In the years following the film's release it became a cult classic along the lines of Beyond The Valley of the Dolls and The Phantom of the Paradise. Each film offers its own perverse pleasures at a price.
Maybe You've Been Brainwashed Too

How did the title of a critical and commercial failure become the de facto term used to described docile, unthinking housewives? Viewers may not have sat through a two hour movie, but the imagery on the film's poster - Katharine Ross' head smashed like a porcelain doll accomplishes the same goal as the film but it does it in an instant.
Writing for Film Comment, Alissa Quart notes that many of the phrases we use to describe a group of people or a major event can be traced back to the social horror films of the '60s and '70s. Think Soylent Green, and The Manchurian Candidate, aren't we still calling people zombies thanks to George Romero?

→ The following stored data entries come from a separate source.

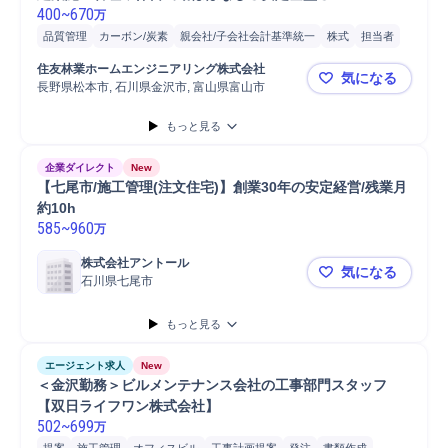
400
~
670
万
品質管理
カーボン/炭素
親会社/子会社会計基準統一
株式
担当者
点検
施工管理
検査機器調整/検査
安全管理
注文住宅
発注
住友林業ホームエンジニアリング株式会社
気になる
基礎工事
コンプライアンス
立会い
Microsoft Excel
Microsoft Word
長野県松本市, 石川県金沢市, 富山県富山市
【北陸・長
PC/Web
自動車/輸送機械
自動車/輸送機器
携帯電話/PC/PC周辺機器
もっと見る
自動車運転
PC
自動車
普通自動車
施工管理技士
企業ダイレクト
New
【七尾市/施工管理(注文住宅)】創業30年の安定経営/残業月
約10h
585
~
960
万
株式会社アントール
気になる
石川県七尾市
【七尾市/施
もっと見る
エージェント求人
New
＜金沢勤務＞ビルメンテナンス会社の工事部門スタッフ
【双日ライフワン株式会社】
502
~
699
万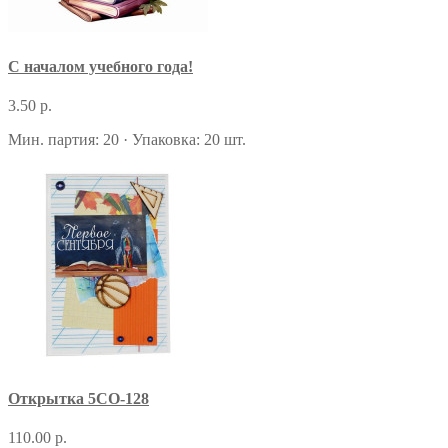
С началом учебного года!
3.50 р.
Мин. партия: 20 · Упаковка: 20 шт.
Открытка 5СО-128
110.00 р.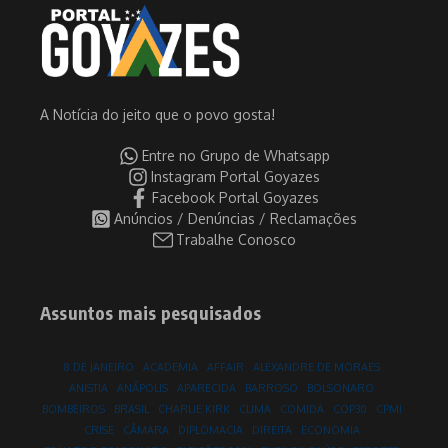
A Notícia do jeito que o povo gosta!
Entre no Grupo de Whatsapp
Instagram Portal Goyazes
Facebook Portal Goyazes
Anúncios / Denúncias / Reclamações
Trabalhe Conosco
Assuntos mais pesquisados
8 DE JANEIRO
ACADEMIA
AFFAIR
ALEXANDRE DE MORAES
ANISTIA
ANÁPOLIS
APARECIDA
BARROSO
BOLSONARO
BOMBEIROS
BRASIL
CHARLIE KIRK
CLIMA
COMIDA
COP30
CPMI
CRISE
CÂMARA
DIPLOMACIA
DIREITA
ECONOMIA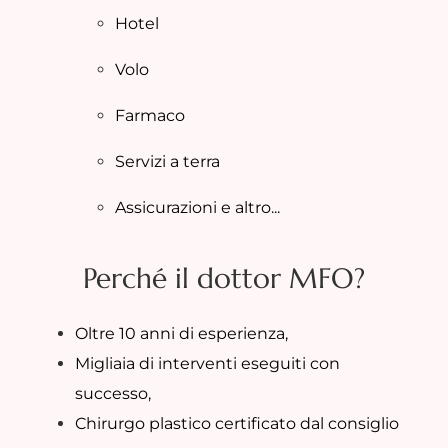
Hotel
Volo
Farmaco
Servizi a terra
Assicurazioni e altro...
Perché il dottor MFO?
Oltre 10 anni di esperienza,
Migliaia di interventi eseguiti con
successo,
Chirurgo plastico certificato dal consiglio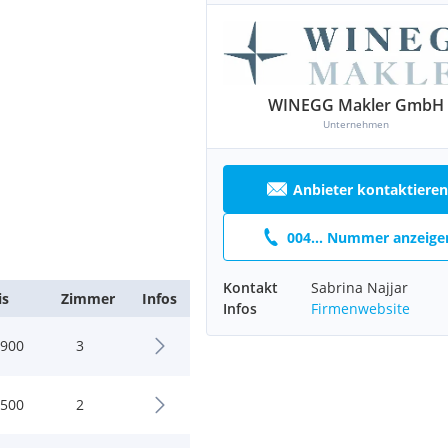
WINEGG Makler GmbH
Unternehmen
Anbieter kontaktieren
004... Nummer anzeige
Kontakt
Sabrina Najjar
is
Zimmer
Infos
Infos
Firmenwebsite
.900
3
.500
2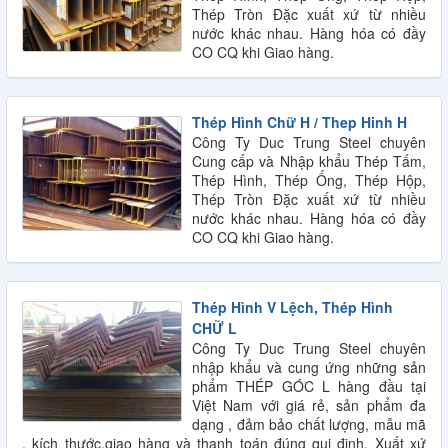
Thép Tròn Đặc xuất xứ từ nhiều
nước khác nhau. Hàng hóa có đầy
CO CQ khi Giao hàng.
Thép Hình Chữ H / Thep Hinh H
Công Ty Duc Trung Steel chuyên
Cung cấp và Nhập khẩu Thép Tấm,
Thép Hình, Thép Ống, Thép Hộp,
Thép Tròn Đặc xuất xứ từ nhiều
nước khác nhau. Hàng hóa có đầy
CO CQ khi Giao hàng.
Thép Hình V Lệch, Thép Hình
CHỮ L
Công Ty Duc Trung Steel chuyên
nhập khẩu và cung ứng những sản
phẩm THÉP GÓC L hàng đầu tại
QUY CÁCH THÉP HÌNH U
Việt Nam với giá rẻ, sản phẩm đa
dạng , đảm bảo chất lượng, mẫu mã
, kích thước,giao hàng và thanh toán đúng qui định. Xuất xứ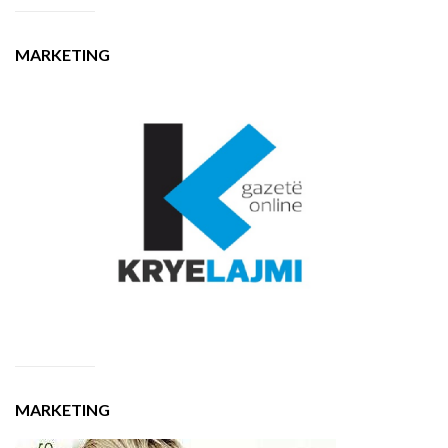
MARKETING
MARKETING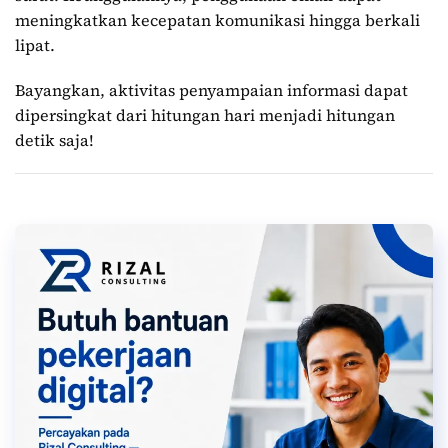
meningkatkan kecepatan komunikasi hingga berkali
lipat.
Bayangkan, aktivitas penyampaian informasi dapat
dipersingkat dari hitungan hari menjadi hitungan
detik saja!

The Worst Thing About Being A Robot Is Believing You're Not A Robot

Audiences may not have watched The Stepford Wives or Invasion of the Body Snatchers but those titles are the perfect shorthand for someone who's abandoned every shred of individuality for what they perceive to be a better life, even if that normalcy becomes a nightmare. Perhaps the spread of the phrase is best explained by Mary Stuart Masterson, who plays the young Kim in the 1975 film:
‘Stepford wife’ has become code for some robot following a script and meeting some male misogynistic ideal of femininity. [It’s about] negating your agency as a woman.